Whether children and young people are returning to the same school, setting foot in a new one or moving to a new grade level, a few jitters are natural.
When the new school year begins this fall, there is bound to be lots of excitement, but also some nerves for both students and their parents.
Whether children and young people are returning to the same school, setting foot in a new one or moving to a new grade level, a few jitters are natural, said Laura Hubbs-Tait, Oklahoma State University Cooperative Extension parenting specialist.
“As fun and exciting as it can be to begin a new school year, it also can be a stressful experience not only for students but also their parents,” Hubbs-Tait said. “There are plenty of positive ways to deal with any potential jitters or anxiety.”
For starters, parents should strive to project the right attitude to help set the tone for the upcoming year.
“The truth is parents may be just as anxious as their children about heading into a new school year, but if children pick up on that nervousness it can add to their hesitation and reluctance,” Hubbs-Tait said. “Parents in need of reassurance should reach out to friends, other family members or even a professional counselor to talk through any concerns or issues because the ultimate goal is to be in the right frame of mind to support your children and give them the best possible start to the new school year.”
Displaying the right attitude can include offering general encouragement, speaking positively about classes and teachers and encouraging children to get involved with extracurricular activities.
Establishing a consistent routine also can help remedy new-school-year jitters.
Examples of helpful routines include beginning the day with a healthy breakfast, setting aside a regular time for homework, establishing an appropriate bedtime, and even identifying specific times for watching television or other family activities.
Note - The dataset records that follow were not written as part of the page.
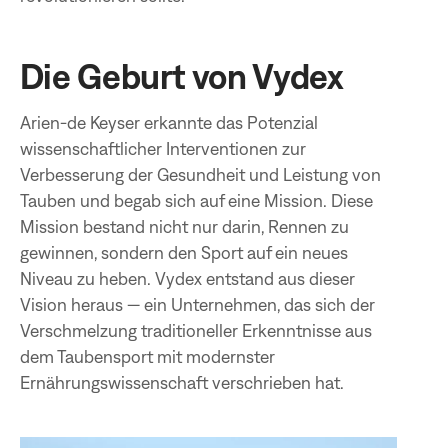
Die Geburt von Vydex
Arien-de Keyser erkannte das Potenzial
wissenschaftlicher Interventionen zur
Verbesserung der Gesundheit und Leistung von
Tauben und begab sich auf eine Mission. Diese
Mission bestand nicht nur darin, Rennen zu
gewinnen, sondern den Sport auf ein neues
Niveau zu heben. Vydex entstand aus dieser
Vision heraus — ein Unternehmen, das sich der
Verschmelzung traditioneller Erkenntnisse aus
dem Taubensport mit modernster
Ernährungswissenschaft verschrieben hat.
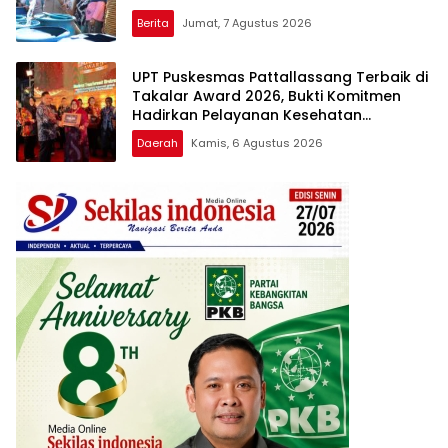
Berita
Jumat, 7 Agustus 2026
UPT Puskesmas Pattallassang Terbaik di
Takalar Award 2026, Bukti Komitmen
Hadirkan Pelayanan Kesehatan
Berkualitas
Daerah
Kamis, 6 Agustus 2026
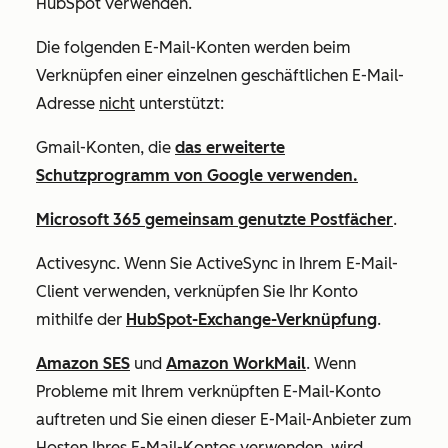
HubSpot verwenden.
Die folgenden E-Mail-Konten werden beim
Verknüpfen einer einzelnen geschäftlichen E-Mail-
Adresse
nicht
unterstützt:
Gmail-Konten, die
das erweiterte
Schutzprogramm von Google verwenden.
Microsoft 365 gemeinsam genutzte Postfächer
.
Activesync. Wenn Sie ActiveSync in Ihrem E-Mail-
Client verwenden, verknüpfen Sie Ihr Konto
mithilfe der
HubSpot-Exchange-Verknüpfung
.
Amazon SES
und
Amazon WorkMail
.
Wenn
Probleme mit Ihrem verknüpften E-Mail-Konto
auftreten und Sie einen dieser E-Mail-Anbieter zum
Hosten Ihres E-Mail-Kontos verwenden, wird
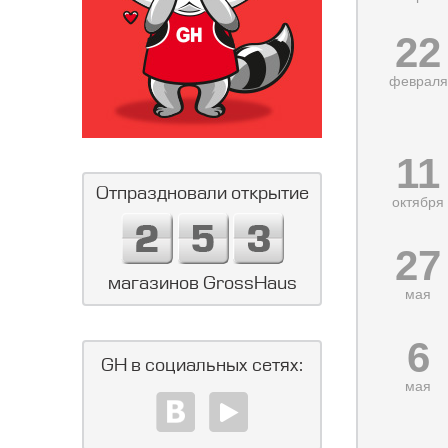
22
февраля
11
Отпраздновали открытие
октября
27
магазинов GrossHaus
мая
6
GH в социальных сетях:
мая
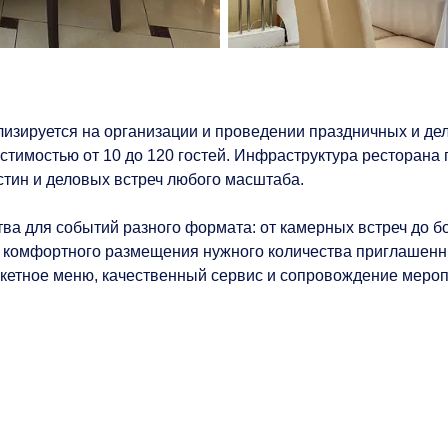
ализируется на организации и проведении праздничных и д
естимостью от 10 до 120 гостей. Инфраструктура ресторан
стин и деловых встреч любого масштаба.
ства для событий разного формата: от камерных встреч до 
сть комфортного размещения нужного количества приглашенн
нкетное меню, качественный сервис и сопровождение мероп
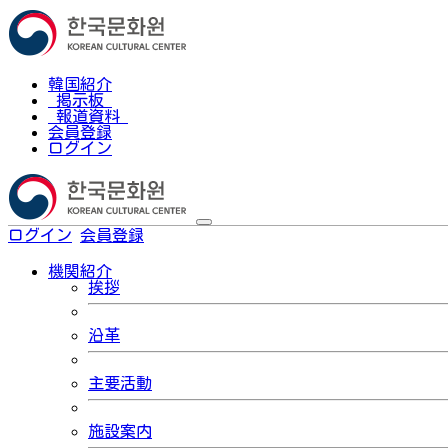
韓国紹介
掲示板
報道資料
会員登録
ログイン
ログイン
会員登録
한국어
機関紹介
挨拶
沿革
主要活動
施設案内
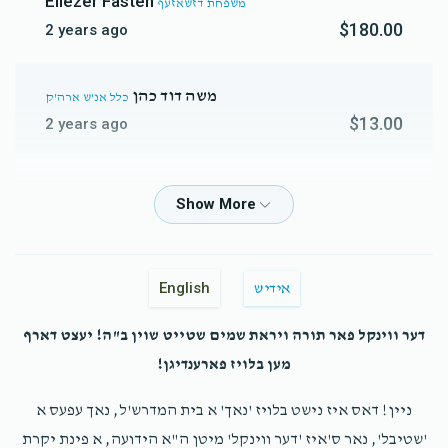
Eliezer Fasten
משפחת דזשאזעף
$9,127
$20,000
46
$180.00
2 years ago
Donated
Goal
Donors
משה דוד כהן
כלל אנ'ש ארה'ק
 ר' חיים שלמה פריעדמאן / C S FREIDMAN
$13.00
2 years ago
$10,490
$12,000
28
Shulem
ר' יושע אהרן ובנו ר' מרדכי נתן גליק
Donated
Goal
Donors
$10.00
2 years ago
BZJACOBOWITZ/ר' בן ציון יאקאבאוויטש
בהשתדלות שלום בראנדער
English
כלל אנ'ש ארה'ק
אידיש
$27.00
2 years ago
דער ווינקל פאר תורה ויראת שמים שטייט שוין ב"ה! יעצט דארף
$10,262
$18,000
27
מען בלויז פארענדיגן!
Donated
Goal
Donors
ישראל יעקב כ"ץ
כלל אנ'ש ארה'ק
$27.00
2 years ago
ניין! דאס איז נישט בלויז 'נאך' א בית המדרש'ל, נאך עפעס א
'שטיבל', נאר ס'איז 'דער ווינקל' מיטן ה"א הידועה, א פינת יקרת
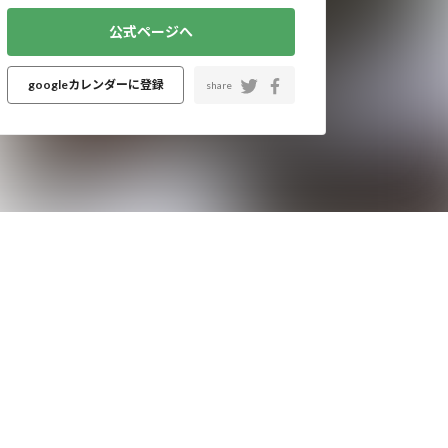
公式ページへ
googleカレンダーに登録
share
“School-aged children should be well used to bedtime routines such as bathing, brushing teeth and reading a story and it’s a good idea for parents to become accustomed to talking with children about assignments, grades and what’s happening in the classroom,” Hubbs-Tait said. “If these routines haven’t been established yet or they’ve been interrupted by summer activities, the start of the school year is an opportune time to create or resume these positive habits.”
Finally, it is extremely important that families regularly take the time to share the day’s events and activities with each other.
“Dinner is a great time to talk about what happened at school that day and what’s coming up,” Hubbs-Tait said. “This is a chance for children to talk about what they’re learning, their friends and classmates, any problems that they are facing and how they’re feeling about all of these.”